Can anybody help with this?

Dr. Mark


----------



## Asian Spirit (Mar 1, 2010)

DrMark said:


> My Filipina wife is trying to set-up online banking from the US with BPI. She has an account with them already. Has anyone successfully done this? BPI is telling her to print out the web page registration form and send it to Manila. Sounds strange to me.
> 
> Can anybody help with this?
> 
> Dr. Mark


I have not had any dealings with BPI myself but yea, it does sound a bit strange. There are several offices for BPI in the US. I would suggest contacting them to see what gives. Best to visit with someone in upper management.
Here's a link for all BPI Branches In The US.

Good Luck


----------



## DonAndAbby (Jan 7, 2013)

Unfortunately when I opened my BPI account there was a form that had to be filled out for online banking, so that must be what it is. If you can fax or e-mail it, it should not be an issue.


----------



## esv1226 (Mar 13, 2014)

DrMark said:


> My Filipina wife is trying to set-up online banking from the US with BPI. She has an account with them already. Has anyone successfully done this? BPI is telling her to print out the web page registration form and send it to Manila. Sounds strange to me.
> 
> Can anybody help with this?
> 
> Dr. Mark


Considering this is a bank in the Philippines, I am not surprised at their reply. The only thing that seems to be no different is using the ATM for withdrawing amounts less than 20,0000 pesos, otherwise there is a lot of waiting for services by tellers. I bank with BPI and I believe other banks are no different. They have a counter for "preferred clients" where the service is quicker. I agree with Jet Lag - it might be easier to deal with or ask for help from BPI in USA. Good luck.


----------



## Pedro Reklamo (Mar 6, 2014)

Try opening a BPInoy account. it'll probabaly suit your needs.
They'll want ALL documention for remitter and receiver.


----------



## Gumby (Jan 16, 2014)

The last time I was in the US I had to print out and fax an online form to Manila so I could transfer funds from my BPI account to my girlfriends BPI account. There wasn't any problem with it. After they set the third party transfer up I could send her money from the BPI app on my iPhone and it would reach her account in under 10 seconds.

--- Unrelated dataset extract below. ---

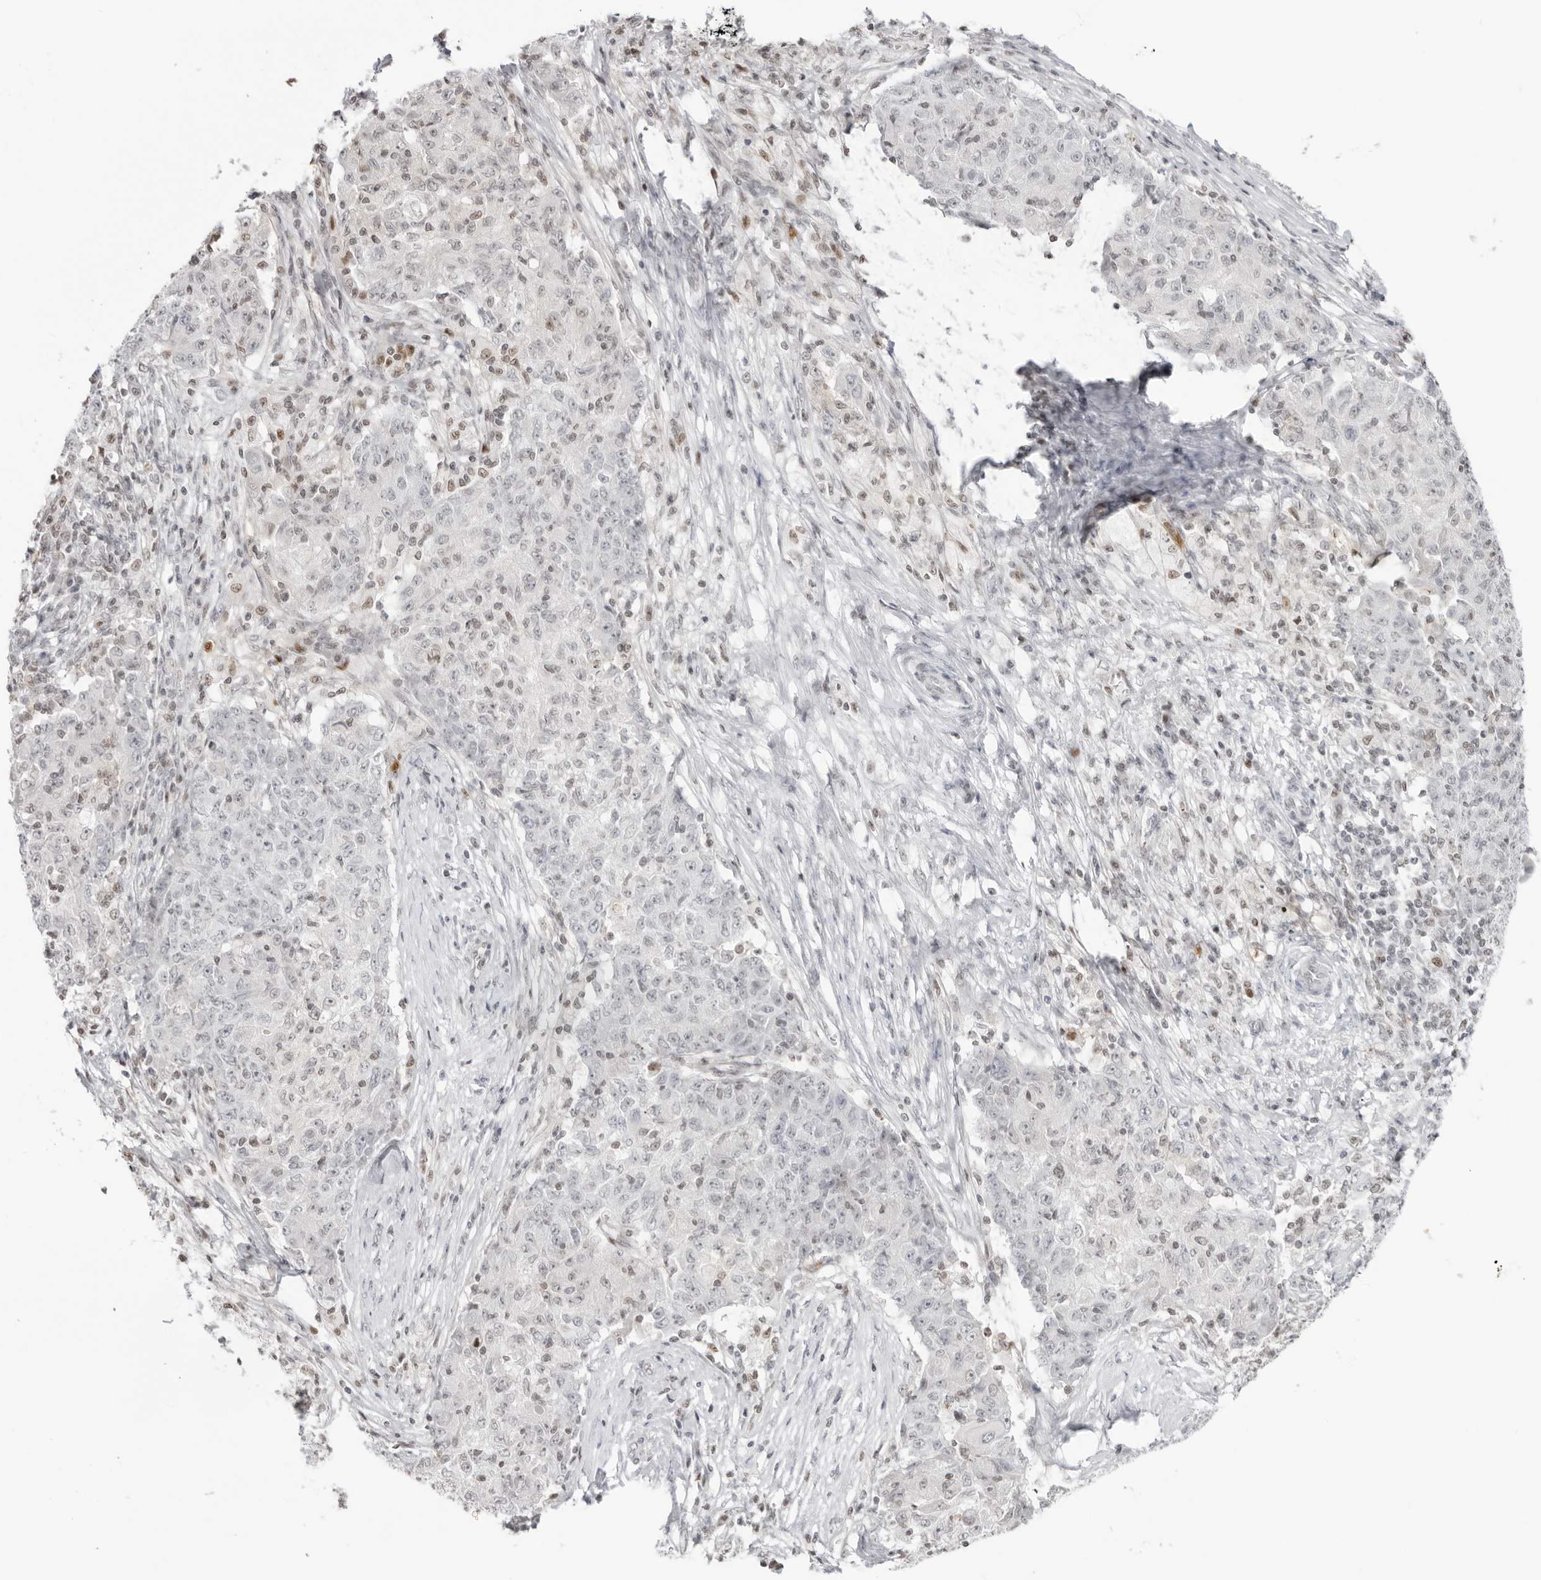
{"staining": {"intensity": "negative", "quantity": "none", "location": "none"}, "tissue": "ovarian cancer", "cell_type": "Tumor cells", "image_type": "cancer", "snomed": [{"axis": "morphology", "description": "Carcinoma, endometroid"}, {"axis": "topography", "description": "Ovary"}], "caption": "High power microscopy image of an immunohistochemistry (IHC) image of endometroid carcinoma (ovarian), revealing no significant staining in tumor cells.", "gene": "RNF146", "patient": {"sex": "female", "age": 42}}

If sending them a form is what they want I'd just do it. That really isn't stranger than some Wells Fargo (my American bank) procedures.


----------



## ksome1 (Jan 3, 2014)

*Bpi*



DrMark said:


> My Filipina wife is trying to set-up online banking from the US with BPI. She has an account with them already. Has anyone successfully done this? BPI is telling her to print out the web page registration form and send it to Manila. Sounds strange to me.
> 
> Can anybody help with this?
> 
> ...


----------



## Pedro Reklamo (Mar 6, 2014)

The BPIinoy account is what they term a BPI Direct account. It belongs somewhere in Manila and can be opened online. They have a few Direct account available depending your requirements. Not usually available at the local branch.

I tried to open one for my partner so she could give the ATM card to her mother in CDO. Even though she has a sole account, we have a joint account and I have a PHP and USD account, they still wanted all the same paperwork resubmitted. I decided it was too much effort. Communication was by email.

We have 4 accounts and 5 ATM cards. Way OTP. If we want to open another account at the local branch, It's another application, signature card(s) and passport photo(s). Yep, you guessed it, another ATM card.


----------